Montana lawmakers are considering multiple pieces of legislation that would help rural districts attract and retain teachers, according to an Associated Press report. Under one House-approved proposal, rural schools that have fewer than 120 students would be eligible to hire retired educators — who have at least 27 years under their belts — who would still get to collect their full retirement pay for up to three years.
Another bill, which has passed in the state Senate, would let rural schools with "critical teacher shortages" offer student loan repayment programs to new teachers. Teachers would be able to get up to $3,000 after their first year on the job, $4,000 after their second and $5,000 after their third, the AP notes.
Other education-related proposals in the state legislature deal with school safety and college and career readiness. One bill, which was approved in the House, would allow rural districts to hire school marshals and create training standards, while another would allow schools to chip in for students' dual enrollment courses, college exam fees or costs surrounding work-based learning.
As the teacher shortage continues to persist — especially in rural or underserved areas — states aren't the only parties working to provide solutions. In addition to states proposing policies to pay teachers more, subsidize their housing or lower their certification requirements, universities are trying to reverse the rural teacher shortage by offering accessible programs to entice future teachers to the education field.
For example, the University of Colorado Boulder is teaming up with school districts in the state through a "grow your own" teacher program designed to recruit more future educators to rural districts. Admission to the university's education program is guaranteed through two high school concurrent enrollment programs: Teacher Cadet and Pathways2Teaching. The programs provide college readiness classes for 11th- and 12th-graders who are also aspiring teachers and work to strengthen this pipeline.

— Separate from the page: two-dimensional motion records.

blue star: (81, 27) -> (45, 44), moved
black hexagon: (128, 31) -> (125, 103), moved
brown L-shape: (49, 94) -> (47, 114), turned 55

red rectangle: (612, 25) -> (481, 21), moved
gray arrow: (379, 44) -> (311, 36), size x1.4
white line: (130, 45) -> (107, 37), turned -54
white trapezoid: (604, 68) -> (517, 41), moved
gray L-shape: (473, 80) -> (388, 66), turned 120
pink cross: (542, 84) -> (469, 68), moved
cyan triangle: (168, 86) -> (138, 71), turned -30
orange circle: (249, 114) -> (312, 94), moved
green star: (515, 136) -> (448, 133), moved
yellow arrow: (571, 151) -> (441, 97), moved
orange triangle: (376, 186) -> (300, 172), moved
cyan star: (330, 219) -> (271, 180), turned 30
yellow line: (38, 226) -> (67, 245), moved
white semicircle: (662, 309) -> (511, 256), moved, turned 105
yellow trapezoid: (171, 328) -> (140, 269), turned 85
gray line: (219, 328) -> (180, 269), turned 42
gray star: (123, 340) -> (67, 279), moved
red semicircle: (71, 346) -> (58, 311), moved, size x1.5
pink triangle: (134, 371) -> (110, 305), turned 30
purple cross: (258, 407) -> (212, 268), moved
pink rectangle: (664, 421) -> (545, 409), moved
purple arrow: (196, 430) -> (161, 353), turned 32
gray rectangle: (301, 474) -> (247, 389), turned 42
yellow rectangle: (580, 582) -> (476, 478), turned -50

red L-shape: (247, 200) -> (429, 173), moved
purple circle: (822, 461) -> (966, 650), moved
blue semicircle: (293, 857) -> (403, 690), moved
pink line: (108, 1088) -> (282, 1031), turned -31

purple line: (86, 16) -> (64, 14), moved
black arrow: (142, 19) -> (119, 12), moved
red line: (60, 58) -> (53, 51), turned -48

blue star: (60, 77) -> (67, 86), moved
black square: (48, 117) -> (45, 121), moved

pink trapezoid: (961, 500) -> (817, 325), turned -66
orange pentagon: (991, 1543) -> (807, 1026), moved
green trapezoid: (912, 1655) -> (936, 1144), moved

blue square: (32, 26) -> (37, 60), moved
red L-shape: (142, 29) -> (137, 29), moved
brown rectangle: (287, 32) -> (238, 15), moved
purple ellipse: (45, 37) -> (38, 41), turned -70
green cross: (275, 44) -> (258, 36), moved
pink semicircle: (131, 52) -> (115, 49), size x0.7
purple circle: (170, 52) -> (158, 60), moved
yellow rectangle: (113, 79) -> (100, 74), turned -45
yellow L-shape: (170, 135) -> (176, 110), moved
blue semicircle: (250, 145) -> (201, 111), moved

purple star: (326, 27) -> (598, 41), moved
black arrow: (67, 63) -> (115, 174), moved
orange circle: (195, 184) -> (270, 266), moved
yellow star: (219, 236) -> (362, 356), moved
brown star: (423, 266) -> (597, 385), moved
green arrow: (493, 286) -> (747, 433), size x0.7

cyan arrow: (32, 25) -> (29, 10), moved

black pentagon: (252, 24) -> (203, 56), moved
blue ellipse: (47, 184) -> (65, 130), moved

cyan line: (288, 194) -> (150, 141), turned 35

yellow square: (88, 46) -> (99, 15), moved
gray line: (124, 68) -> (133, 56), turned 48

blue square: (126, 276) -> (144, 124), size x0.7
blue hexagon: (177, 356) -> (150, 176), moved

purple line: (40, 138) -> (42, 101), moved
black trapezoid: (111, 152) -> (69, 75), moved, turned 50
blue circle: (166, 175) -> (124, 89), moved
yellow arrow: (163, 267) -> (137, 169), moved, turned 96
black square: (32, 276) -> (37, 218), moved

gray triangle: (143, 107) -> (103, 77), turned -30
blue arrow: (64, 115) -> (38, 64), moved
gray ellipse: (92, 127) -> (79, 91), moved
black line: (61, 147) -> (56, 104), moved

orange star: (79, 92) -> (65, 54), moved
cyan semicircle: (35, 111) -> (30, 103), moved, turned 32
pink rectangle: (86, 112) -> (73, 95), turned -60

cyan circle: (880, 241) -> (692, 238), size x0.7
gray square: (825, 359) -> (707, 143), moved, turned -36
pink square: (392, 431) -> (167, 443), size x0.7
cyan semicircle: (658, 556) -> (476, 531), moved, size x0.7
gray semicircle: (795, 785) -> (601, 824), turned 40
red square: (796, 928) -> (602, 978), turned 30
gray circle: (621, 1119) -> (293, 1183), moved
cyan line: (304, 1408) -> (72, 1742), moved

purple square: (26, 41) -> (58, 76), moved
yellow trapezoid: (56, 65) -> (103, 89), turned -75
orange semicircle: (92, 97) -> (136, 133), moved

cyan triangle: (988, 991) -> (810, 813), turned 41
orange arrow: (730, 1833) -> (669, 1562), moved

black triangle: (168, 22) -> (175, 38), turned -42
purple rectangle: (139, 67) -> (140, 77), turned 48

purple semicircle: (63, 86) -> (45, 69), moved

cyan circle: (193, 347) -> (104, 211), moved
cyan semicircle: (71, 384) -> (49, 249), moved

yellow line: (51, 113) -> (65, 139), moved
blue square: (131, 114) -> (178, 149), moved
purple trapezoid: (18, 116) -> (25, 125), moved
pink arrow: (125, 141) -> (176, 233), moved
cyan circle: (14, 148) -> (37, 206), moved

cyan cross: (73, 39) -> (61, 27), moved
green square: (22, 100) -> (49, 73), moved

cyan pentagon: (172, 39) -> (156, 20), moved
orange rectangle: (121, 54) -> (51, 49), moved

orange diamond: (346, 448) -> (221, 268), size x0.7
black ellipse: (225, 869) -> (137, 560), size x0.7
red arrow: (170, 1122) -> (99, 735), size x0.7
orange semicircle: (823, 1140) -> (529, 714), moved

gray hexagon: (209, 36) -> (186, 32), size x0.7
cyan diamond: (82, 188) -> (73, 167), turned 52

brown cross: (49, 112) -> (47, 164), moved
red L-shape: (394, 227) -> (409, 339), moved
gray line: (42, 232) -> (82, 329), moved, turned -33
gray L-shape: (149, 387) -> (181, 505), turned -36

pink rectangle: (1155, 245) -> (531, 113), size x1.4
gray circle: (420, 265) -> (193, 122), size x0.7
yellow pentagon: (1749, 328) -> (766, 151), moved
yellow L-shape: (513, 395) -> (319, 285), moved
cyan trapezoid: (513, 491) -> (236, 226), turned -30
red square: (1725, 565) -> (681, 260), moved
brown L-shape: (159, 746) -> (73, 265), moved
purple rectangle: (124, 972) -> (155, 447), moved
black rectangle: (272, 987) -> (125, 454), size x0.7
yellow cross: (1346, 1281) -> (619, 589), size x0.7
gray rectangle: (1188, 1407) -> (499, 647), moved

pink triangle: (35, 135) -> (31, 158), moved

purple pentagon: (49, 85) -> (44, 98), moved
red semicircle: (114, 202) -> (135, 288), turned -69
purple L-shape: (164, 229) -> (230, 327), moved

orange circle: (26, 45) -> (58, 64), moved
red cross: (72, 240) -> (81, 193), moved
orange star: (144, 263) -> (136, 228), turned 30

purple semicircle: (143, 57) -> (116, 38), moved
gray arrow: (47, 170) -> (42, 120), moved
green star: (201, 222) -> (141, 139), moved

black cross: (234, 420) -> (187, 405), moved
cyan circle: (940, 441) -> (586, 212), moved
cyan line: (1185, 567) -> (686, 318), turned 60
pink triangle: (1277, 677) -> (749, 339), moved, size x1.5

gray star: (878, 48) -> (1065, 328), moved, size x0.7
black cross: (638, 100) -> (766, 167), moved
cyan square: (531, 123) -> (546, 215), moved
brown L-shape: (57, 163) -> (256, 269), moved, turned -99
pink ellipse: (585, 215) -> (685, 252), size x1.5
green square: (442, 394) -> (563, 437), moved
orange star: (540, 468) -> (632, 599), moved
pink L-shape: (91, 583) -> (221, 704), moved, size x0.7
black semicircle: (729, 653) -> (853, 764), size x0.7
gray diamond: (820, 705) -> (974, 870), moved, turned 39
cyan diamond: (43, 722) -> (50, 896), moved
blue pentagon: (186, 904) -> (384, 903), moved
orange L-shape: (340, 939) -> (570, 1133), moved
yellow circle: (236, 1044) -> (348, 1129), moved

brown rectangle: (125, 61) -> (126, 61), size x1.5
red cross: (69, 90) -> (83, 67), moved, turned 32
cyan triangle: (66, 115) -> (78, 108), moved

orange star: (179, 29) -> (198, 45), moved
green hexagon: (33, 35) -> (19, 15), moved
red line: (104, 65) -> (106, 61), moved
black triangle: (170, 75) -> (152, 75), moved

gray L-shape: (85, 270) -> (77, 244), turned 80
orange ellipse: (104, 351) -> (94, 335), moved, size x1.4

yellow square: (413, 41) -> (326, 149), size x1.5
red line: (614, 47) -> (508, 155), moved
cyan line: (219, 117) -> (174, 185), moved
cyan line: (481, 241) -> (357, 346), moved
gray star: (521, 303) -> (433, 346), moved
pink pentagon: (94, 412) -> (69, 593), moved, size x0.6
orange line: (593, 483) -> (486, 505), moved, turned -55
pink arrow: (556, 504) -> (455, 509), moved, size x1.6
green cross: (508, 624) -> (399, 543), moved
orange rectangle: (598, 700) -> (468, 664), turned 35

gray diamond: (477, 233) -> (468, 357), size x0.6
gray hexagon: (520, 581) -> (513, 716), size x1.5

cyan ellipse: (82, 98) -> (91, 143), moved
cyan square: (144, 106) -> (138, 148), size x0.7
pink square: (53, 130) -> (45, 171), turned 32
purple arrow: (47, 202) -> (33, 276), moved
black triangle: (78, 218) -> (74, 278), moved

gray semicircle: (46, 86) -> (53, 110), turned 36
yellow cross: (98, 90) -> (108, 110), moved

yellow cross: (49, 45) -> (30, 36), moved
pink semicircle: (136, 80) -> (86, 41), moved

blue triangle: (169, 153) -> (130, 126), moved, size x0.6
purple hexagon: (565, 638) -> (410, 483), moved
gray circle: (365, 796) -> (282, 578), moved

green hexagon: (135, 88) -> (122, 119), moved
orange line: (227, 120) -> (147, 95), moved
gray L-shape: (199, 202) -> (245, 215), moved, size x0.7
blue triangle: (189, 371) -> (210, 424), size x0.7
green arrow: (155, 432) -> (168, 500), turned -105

In addition, Texas Tech University's TechTeach Across Rural Texas allows future teachers to intern with their home rural districts while simultaneously earning their bachelor’s degrees. This accelerated program takes one year to complete if the student already has an associate’s degree, and it includes a district-funded site coordinator, who also serves as an instructional coach. The internships run three days per week in the classroom under supervision of a teacher and the site coordinator, giving students both real-world experience and mentorship.
At a K-12 level, districts can play their part in mitigating these shortages. Dell City Independent School District in Austin, Texas, is turning unused school buildings into affordable housing for teachers in hopes of slowing the district’s attrition rate. It is also applying to become a District of Innovation, which gives it more flexibility to hire uncertified teachers who hail from the town and who might have more of a pull to stay.
Offering other incentives, including retention bonuses or onsite child care, can also go a long way in giving teachers more reasons to stay. And not all potential solutions have to be high-cost: Simply giving teachers more voice in school processes and improving school climate can drastically impact teachers' desirability to stay in a district or leave for another.